No nosso ensino, desde a escola primária, às secundárias e universidades deveríamos conhecer a vida e obra dos mortos na Praça dos Heróis e noutros locais.
Quem sabe a História da Josina, de Mondlane, de Samora, de Craveirinha, de José Moiane, Oswaldo Tazama que, entre outros jazem monumento onde regularmente se vão depor coroas de flores?
Também existem muitos vivos, Marcelino dos Santos, Chipande, Tomé Eduardo, Hama Thay, Pachinuapa, Gói-Gói, Salésio Teodoro, Américo Mpfumo, Lagos Lidimo, Ntumuke, Munhepe, João Pelembe, Roho Moja, Mangueira, Mataruca, Veloso, Óscar Monteiro, Joaquim Chissano, médicos como Fernanda Machungo, Pascoal Mocumbi, clandestinos como Rui Baltazar, José Luís Cabaço, Mário Machungo, Eneias Comiche? Salomão Mungwambe. Quem fundou e fez crescer o nosso estado nascido em 1975?
Devemos aguardar pelo dia do funeral para nos lembrarmos deles?
Na escola primária, o ensino ordenado pela dita metrópole e pela Igreja portuguesa até nos obrigavam a aprender as querelas de Afonso Henriques com a mãe Dona Urraca, os milagres de Santa Isabel esposa do rei D. Diniz, todas as dinastias e suas ramificações, as maldades da ocupação espanhola.
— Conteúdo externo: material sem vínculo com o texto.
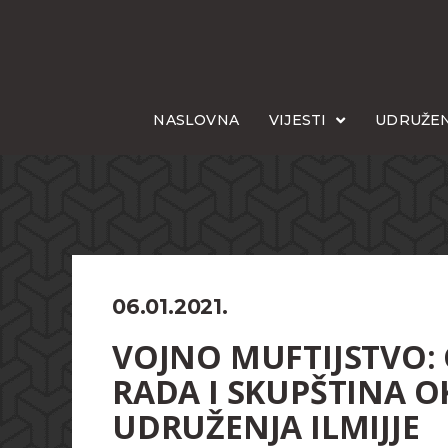
NASLOVNA
VIJESTI
UDRUŽEN
06.01.2021.
VOJNO MUFTIJSTVO:
RADA I SKUPŠTINA
UDRUŽENJA ILMIJJE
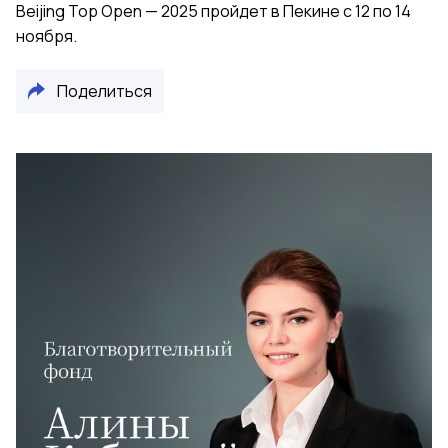
Beijing Top Open — 2025 пройдет в Пекине с 12 по 14
ноября.
Поделиться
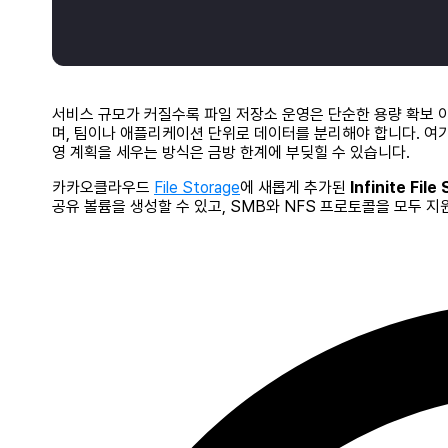
서비스 규모가 커질수록 파일 저장소 운영은 단순한 용량 확보 이
며, 팀이나 애플리케이션 단위로 데이터를 분리해야 합니다. 여
영 계획을 세우는 방식은 금방 한계에 부딪힐 수 있습니다.
카카오클라우드
File Storage
에 새롭게 추가된
Infinite File
공유 볼륨을 생성할 수 있고,
SMB
와
NFS
프로토콜을 모두 지원해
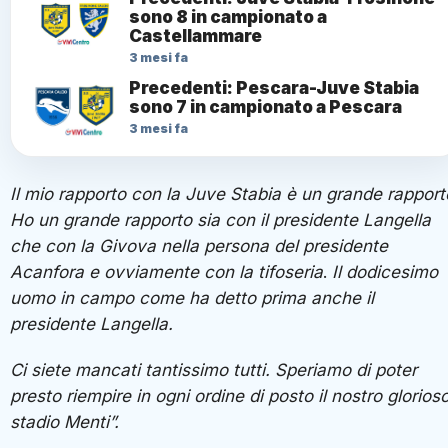
sono 8 in campionato a
Castellammare
3 mesi fa
Precedenti: Pescara-Juve Stabia
sono 7 in campionato a Pescara
3 mesi fa
Il mio rapporto con la Juve Stabia è un grande rapport
Ho un grande rapporto sia con il presidente Langella
che con la Givova nella persona del presidente
Acanfora e ovviamente con la tifoseria
.
Il dodicesimo
uomo in campo come ha detto prima anche il
presidente Langella.
Ci siete mancati tantissimo tutti. Speriamo di poter
presto riempire in ogni ordine di posto il nostro glorios
stadio Menti”.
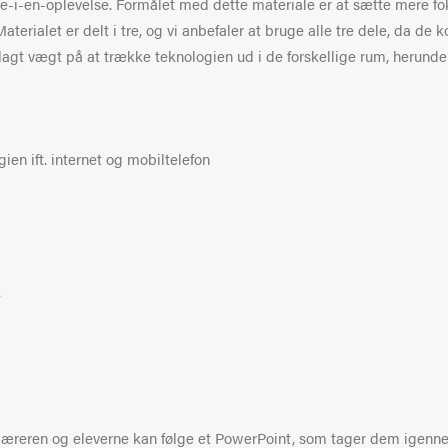
re-i-en-oplevelse. Formålet med dette materiale er at sætte mere fok
 Materialet er delt i tre, og vi anbefaler at bruge alle tre dele, da 
lagt vægt på at trække teknologien ud i de forskellige rum, herunder
gien ift. internet og mobiltelefon
k
r læreren og eleverne kan følge et PowerPoint, som tager dem igenn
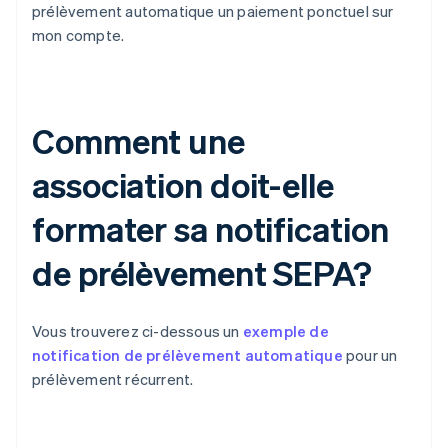
prélèvement automatique un paiement ponctuel sur
mon compte.
Comment une
association doit-elle
formater sa notification
de prélèvement SEPA?
Vous trouverez ci-dessous un
exemple de
notification de prélèvement automatique
pour un
prélèvement récurrent.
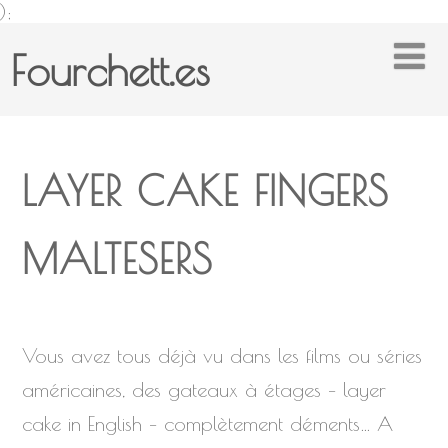
);
Fourchett.es
LAYER CAKE FINGERS
MALTESERS
Vous avez tous déjà vu dans les films ou séries
américaines, des gateaux à étages – layer
cake in English – complètement déments… A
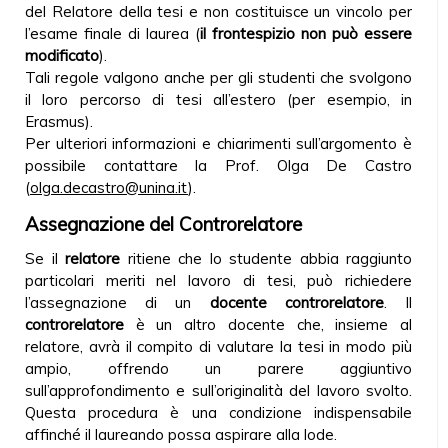
del Relatore della tesi e non costituisce un vincolo per
l’esame finale di laurea (
il frontespizio non può essere
modificato
).
Tali regole valgono anche per gli studenti che svolgono
il loro percorso di tesi all’estero (per esempio, in
Erasmus).
Per ulteriori informazioni e chiarimenti sull’argomento è
possibile contattare la Prof. Olga De Castro
(
olga.decastro@unina.it
).
Assegnazione del Controrelatore
Se il
relatore
ritiene che lo studente abbia raggiunto
particolari meriti nel lavoro di tesi, può richiedere
l’assegnazione di un
docente controrelatore
. Il
controrelatore
è un altro docente che, insieme al
relatore, avrà il compito di valutare la tesi in modo più
ampio, offrendo un parere aggiuntivo
sull’approfondimento e sull’originalità del lavoro svolto.
Questa procedura è una condizione indispensabile
affinché il laureando possa aspirare alla lode.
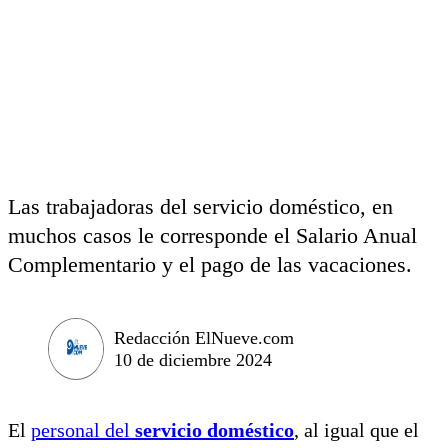
Las trabajadoras del servicio doméstico, en
muchos casos le corresponde el Salario Anual
Complementario y el pago de las vacaciones.
Redacción ElNueve.com
10 de diciembre 2024
El
personal del
servicio doméstico
, al igual que el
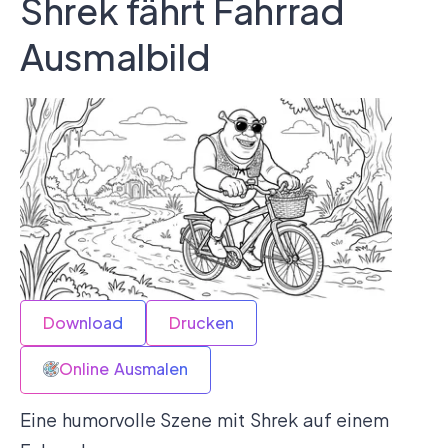
Shrek fährt Fahrrad
Ausmalbild
Download
Drucken
Online Ausmalen
Eine humorvolle Szene mit Shrek auf einem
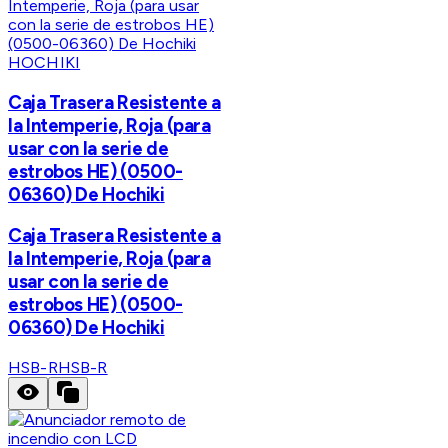
HOCHIKI
Caja Trasera Resistente a
la Intemperie, Roja (para
usar con la serie de
estrobos HE) (0500-
06360) De Hochiki
Caja Trasera Resistente a
la Intemperie, Roja (para
usar con la serie de
estrobos HE) (0500-
06360) De Hochiki
HSB-R
HSB-R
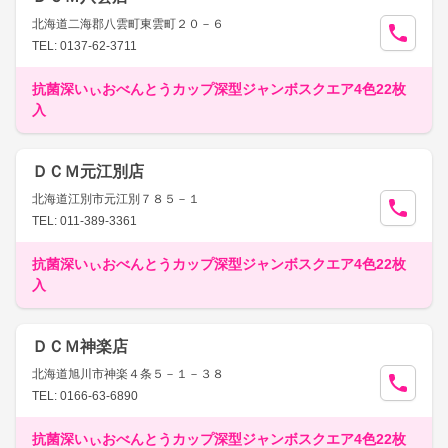
北海道二海郡八雲町東雲町２０－６
TEL: 0137-62-3711
抗菌深いぃおべんとうカップ深型ジャンボスクエア4色22枚
入
ＤＣＭ元江別店
北海道江別市元江別７８５－１
TEL: 011-389-3361
抗菌深いぃおべんとうカップ深型ジャンボスクエア4色22枚
入
ＤＣＭ神楽店
北海道旭川市神楽４条５－１－３８
TEL: 0166-63-6890
抗菌深いぃおべんとうカップ深型ジャンボスクエア4色22枚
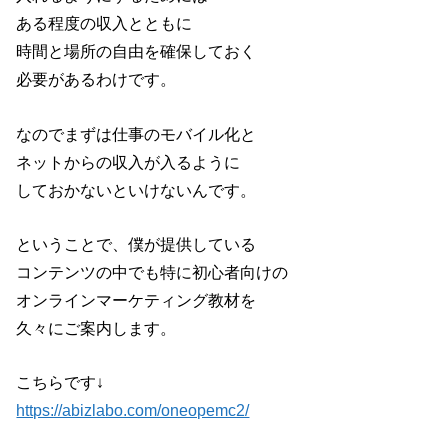
ある程度の収入とともに
時間と場所の自由を確保しておく
必要があるわけです。
なのでまずは仕事のモバイル化と
ネットからの収入が入るように
しておかないといけないんです。
ということで、僕が提供している
コンテンツの中でも特に初心者向けの
オンラインマーケティング教材を
久々にご案内します。
こちらです↓
https://abizlabo.com/oneopemc2/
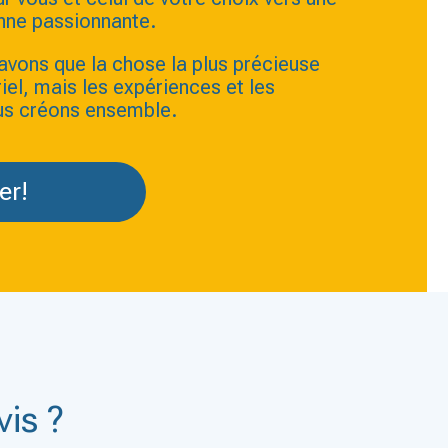
nne passionnante.
avons que la chose la plus précieuse
riel, mais les expériences et les
us créons ensemble.
er!
is ?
Devemos ter vergonha de nos conhecermos, de onde viemos, os que resistiram à conquista colonial, Mataca, Namarróis, Gungunhane, os Barués, os que lutaram pela ideia de Moçambique livre, quem conhece a história do Brado Africano e dos irmãos Albasini?
Tal e qual nos manuais de literatura, de onde quase todos os nossos escritores estão ausentes, tal como os brasileiros, angolanos, são-tomenses, cabo-verdianos. Dominam os manuais os escritores portugueses do século XIX mas um Saramago, único de língua portuguesa a receber o Nobel da Literatura, totalmente ausente.
Queremos ensinar o quê às novas gerações?
Suplico ao Ministério da Educação para que nos nossos estabelecimentos de ensino se conheça as nossas raízes, quanto mais profundas esta torna-se mais difícil arrancar-se a árvore da moçambicanidade com os mais variados temporais que nos assolam. Por esta causa um abraço.    
P.S. O Vice-Presidente cessante dos Estados Unidos aconselhou o Presidente eleito e que tomará posse muito em breve a tornar-se adulto.
Escutará ele o conselho para o bem de todos? Espero, mas duvido.